▶ **WHAT THIS EXERCISE ASKS**
(a) From the offheap-store issue report, echo the passage starting at "NullPointer #64" and ending at "roughly every second.".
(b) Summarize the offheap-store issue report in two sentences.
(c) In one to three sentences, explain what the offheap-store issue report says happens once the exception first appears, and what came before it.

▶ **EXCERPT PROVIDED**
Terracotta-OSS / offheap-store

A library that provides a set of map and cache implementations that store data outside of the normal Java heap
Apache License 2.0
90 stars 46 forks source link

NullPointer #64

Open iainstarks opened 4 years ago

iainstarks commented 4 years ago

We are using clutered ehcache 3.8.1 and after some time ( about 6 hours and under some load ) we see the exception below. It appears to then lose cache entries. The exception then repeats roughly every second.

Prior to that there was a single warning - which is also pasted below some 15 mins before the repeating error. Earlier still there was a single ERROR, again I've pasted this below.

▶ **GIVEN RECORDS**
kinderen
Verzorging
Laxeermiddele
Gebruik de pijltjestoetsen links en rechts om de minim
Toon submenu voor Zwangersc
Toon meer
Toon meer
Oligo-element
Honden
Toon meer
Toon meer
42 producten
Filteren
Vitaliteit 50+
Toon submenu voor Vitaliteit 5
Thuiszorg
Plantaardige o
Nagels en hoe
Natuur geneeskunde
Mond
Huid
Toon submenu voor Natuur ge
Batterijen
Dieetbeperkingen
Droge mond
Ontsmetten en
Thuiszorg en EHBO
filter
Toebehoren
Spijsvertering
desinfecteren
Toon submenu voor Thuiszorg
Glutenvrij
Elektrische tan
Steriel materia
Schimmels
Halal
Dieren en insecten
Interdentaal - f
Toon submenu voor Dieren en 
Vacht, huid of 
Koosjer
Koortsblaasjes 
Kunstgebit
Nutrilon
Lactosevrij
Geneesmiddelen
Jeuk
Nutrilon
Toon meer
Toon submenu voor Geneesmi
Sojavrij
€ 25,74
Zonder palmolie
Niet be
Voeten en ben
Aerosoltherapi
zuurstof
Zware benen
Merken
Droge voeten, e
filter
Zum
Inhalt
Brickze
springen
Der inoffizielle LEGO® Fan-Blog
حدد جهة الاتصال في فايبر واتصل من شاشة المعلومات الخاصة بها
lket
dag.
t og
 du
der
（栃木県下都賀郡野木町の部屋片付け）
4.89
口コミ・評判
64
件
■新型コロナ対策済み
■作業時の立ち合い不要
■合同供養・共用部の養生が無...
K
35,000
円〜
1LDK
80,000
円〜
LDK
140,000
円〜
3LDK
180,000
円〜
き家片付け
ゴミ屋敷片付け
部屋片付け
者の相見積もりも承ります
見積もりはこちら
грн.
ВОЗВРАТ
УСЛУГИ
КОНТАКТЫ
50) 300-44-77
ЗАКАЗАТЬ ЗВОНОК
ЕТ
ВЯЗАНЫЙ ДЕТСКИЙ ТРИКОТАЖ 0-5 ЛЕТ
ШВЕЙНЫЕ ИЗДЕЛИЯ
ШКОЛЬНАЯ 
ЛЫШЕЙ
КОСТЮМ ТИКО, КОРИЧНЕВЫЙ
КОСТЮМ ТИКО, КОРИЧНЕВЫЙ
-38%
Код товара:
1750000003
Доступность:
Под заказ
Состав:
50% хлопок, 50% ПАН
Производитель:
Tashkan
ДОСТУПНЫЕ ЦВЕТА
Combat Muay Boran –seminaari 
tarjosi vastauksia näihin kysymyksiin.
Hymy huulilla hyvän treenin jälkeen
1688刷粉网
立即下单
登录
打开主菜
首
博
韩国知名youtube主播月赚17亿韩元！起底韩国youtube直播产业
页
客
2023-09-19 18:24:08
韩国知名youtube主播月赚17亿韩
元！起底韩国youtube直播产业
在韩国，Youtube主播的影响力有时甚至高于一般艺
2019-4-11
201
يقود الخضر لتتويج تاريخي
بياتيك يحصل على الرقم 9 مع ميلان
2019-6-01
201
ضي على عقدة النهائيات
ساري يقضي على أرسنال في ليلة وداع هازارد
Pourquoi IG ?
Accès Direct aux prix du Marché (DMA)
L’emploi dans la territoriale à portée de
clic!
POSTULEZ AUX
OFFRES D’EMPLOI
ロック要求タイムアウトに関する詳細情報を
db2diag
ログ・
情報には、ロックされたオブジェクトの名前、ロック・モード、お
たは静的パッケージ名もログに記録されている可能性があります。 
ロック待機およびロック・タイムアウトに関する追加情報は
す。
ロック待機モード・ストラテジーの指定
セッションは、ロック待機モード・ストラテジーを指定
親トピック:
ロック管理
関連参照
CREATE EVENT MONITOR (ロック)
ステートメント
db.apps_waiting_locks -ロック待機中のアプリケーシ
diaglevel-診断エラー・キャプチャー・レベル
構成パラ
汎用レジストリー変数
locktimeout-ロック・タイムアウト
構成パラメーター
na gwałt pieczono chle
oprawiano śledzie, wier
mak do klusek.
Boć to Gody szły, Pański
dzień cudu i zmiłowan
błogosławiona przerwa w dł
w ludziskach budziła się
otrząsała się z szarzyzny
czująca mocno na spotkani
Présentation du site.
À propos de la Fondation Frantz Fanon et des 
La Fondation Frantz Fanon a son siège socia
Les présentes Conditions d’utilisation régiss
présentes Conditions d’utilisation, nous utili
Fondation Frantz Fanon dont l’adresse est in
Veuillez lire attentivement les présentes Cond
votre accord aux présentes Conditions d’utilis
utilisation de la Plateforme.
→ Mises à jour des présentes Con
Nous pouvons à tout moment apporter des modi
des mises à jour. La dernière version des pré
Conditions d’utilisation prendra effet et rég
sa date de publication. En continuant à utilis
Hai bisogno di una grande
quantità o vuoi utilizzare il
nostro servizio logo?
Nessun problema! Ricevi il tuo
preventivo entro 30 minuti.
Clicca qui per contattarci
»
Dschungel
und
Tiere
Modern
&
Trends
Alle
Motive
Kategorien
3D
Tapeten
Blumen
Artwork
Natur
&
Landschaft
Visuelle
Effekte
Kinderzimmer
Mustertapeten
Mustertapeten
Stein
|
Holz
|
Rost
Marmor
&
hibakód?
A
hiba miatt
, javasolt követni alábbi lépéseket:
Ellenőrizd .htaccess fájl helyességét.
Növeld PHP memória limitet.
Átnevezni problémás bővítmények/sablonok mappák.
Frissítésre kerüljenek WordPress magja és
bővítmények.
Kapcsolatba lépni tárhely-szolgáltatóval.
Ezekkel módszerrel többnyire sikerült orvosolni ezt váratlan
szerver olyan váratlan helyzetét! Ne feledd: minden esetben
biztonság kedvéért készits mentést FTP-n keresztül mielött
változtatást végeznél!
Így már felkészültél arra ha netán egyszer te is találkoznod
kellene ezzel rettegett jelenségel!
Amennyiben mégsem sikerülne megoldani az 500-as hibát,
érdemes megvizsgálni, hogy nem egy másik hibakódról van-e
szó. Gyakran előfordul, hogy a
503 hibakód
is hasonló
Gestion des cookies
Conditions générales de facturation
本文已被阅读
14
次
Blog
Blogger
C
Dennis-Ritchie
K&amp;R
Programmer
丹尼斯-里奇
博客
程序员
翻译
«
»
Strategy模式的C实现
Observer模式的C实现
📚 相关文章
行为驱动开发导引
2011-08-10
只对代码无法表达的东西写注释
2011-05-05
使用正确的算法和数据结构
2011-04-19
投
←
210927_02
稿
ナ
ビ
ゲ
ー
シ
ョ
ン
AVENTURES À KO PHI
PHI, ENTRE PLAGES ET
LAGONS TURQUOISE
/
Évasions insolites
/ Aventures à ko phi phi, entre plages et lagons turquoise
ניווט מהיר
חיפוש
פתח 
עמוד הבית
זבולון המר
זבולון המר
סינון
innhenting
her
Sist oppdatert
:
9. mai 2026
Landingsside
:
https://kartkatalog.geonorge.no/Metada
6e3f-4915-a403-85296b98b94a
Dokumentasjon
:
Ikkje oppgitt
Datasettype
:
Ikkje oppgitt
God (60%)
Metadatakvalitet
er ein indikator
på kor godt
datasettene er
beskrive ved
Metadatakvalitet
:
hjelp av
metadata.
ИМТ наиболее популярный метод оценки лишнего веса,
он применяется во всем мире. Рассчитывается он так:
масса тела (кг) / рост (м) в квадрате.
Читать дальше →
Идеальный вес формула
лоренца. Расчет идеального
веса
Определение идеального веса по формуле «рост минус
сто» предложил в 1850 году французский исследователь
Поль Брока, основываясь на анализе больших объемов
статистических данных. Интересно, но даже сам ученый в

▶ **TASK RESPONSES**
(a)
NullPointer #64

Open iainstarks opened 4 years ago

iainstarks commented 4 years ago

We are using clutered ehcache 3.8.1 and after some time ( about 6 hours and under some load ) we see the exception below. It appears to then lose cache entries. The exception then repeats roughly every second.

(b) The offheap-store project is a library of map and cache implementations that keep data outside the normal Java heap. A user running clustered Ehcache 3.8.1 reports that after about six hours under load an exception appears, cache entries seem to be lost, and the exception repeats roughly every second, preceded earlier by a single warning and a single error.

(c) Once the exception appears, the cache seems to lose entries, and the exception then recurs roughly every second. About 15 minutes before the repeating error there was a single warning, and a single error was logged even earlier.